Are there any things you found really frustrating about the philanthropy field?

Sometimes I think I am the boss of everything and sometimes I feel that I am useless.

Why is that?

In the for-profit sector, of course, it’s clear, you are really the leader. In the philanthropic sector you have to have some humility and admit that you don’t know everything and you can’t do everything, that you need people. You face complex problems, and sometimes you don’t have any solution at all. Even if you have a lot of money to spend, your money may not be sufficient.

This happens with the for-profit sector, too, where it’s usual that you don’t have enough budget to do what you want. But I think this is the sort of job that forces you to be a bit more humble.

So what made you want to change from your previous job – it was a big change?

But I chose this change, and I did it because I don’t believe in a continuous professional life. If you don’t cut your professional life at a certain point, you don’t learn any more. Or, maybe it’s better to say that you always learn something, but incrementally, the learning is too little. In that case it’s better to change and start again from zero. That way, you can learn more.

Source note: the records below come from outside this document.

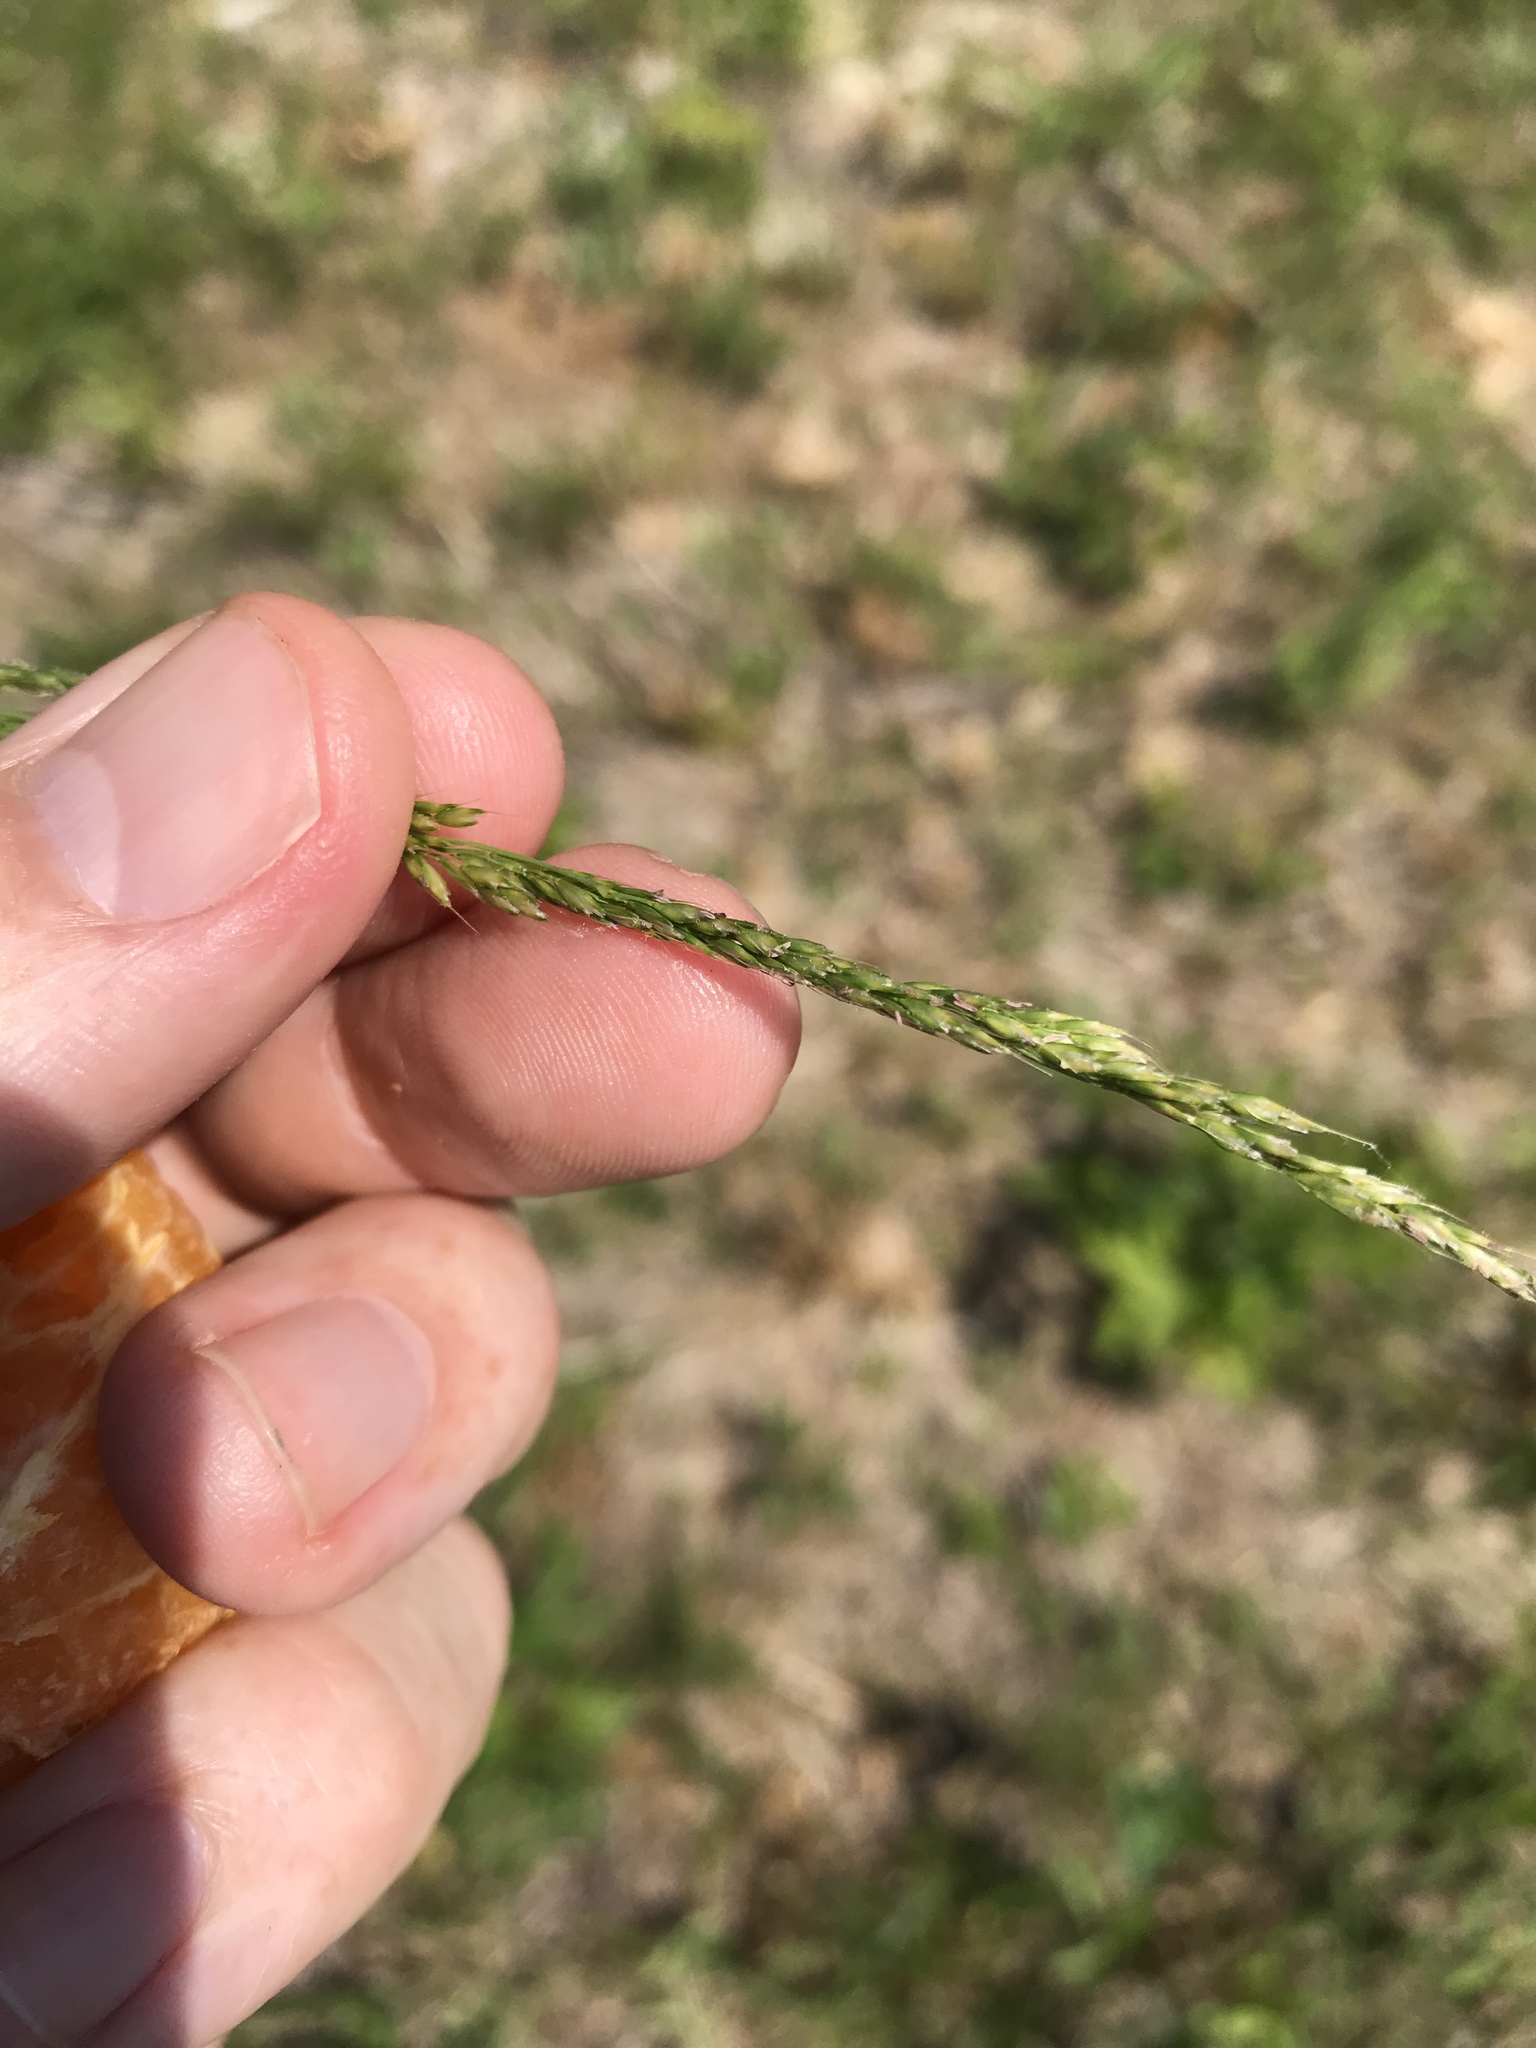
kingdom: Plantae
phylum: Tracheophyta
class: Liliopsida
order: Poales
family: Poaceae
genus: Sphenopholis
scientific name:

Is it a useful thing for the new job to bring in this completely fresh perspective?

I think it’s useful because you have to reinvent your management model. You cannot adapt your previous management model, your previous way of life. You are obliged to learn because you are at the top of the foundation but at the bottom in terms of knowing how it all works. And so I am obliged to reinvent my approach to the people and to the business.

Because a foundation is a business. Generally speaking in philanthropy, people don’t think of foundations as businesses. I think on the contrary that they are, particularly Italian banking foundations. They manage big assets – Cariplo’s are €8.2 billion at the end of 2006 and our grants during 2006 were €190 million. How can you say that Cariplo is not a business? It is really a company, whose aim is philanthropic activity. You have to manage the assets very well if you want to ensure enough return on capital to finance your philanthropic activities. And when we decide where to put our money, we have to pay great attention to analysing the project, the situation and the programmes and so on in order to spend the money in the best way. This is a business way of management. But of course I can’t use the same means as in my previous professional life so I have to devise a new model.

And you see this as good both for you personally and for the foundation?

For me personally, absolutely, this is good. And if it succeeds for me, it succeeds for the company as well. I must succeed and my success will become the success of the foundation. So it’s a challenge.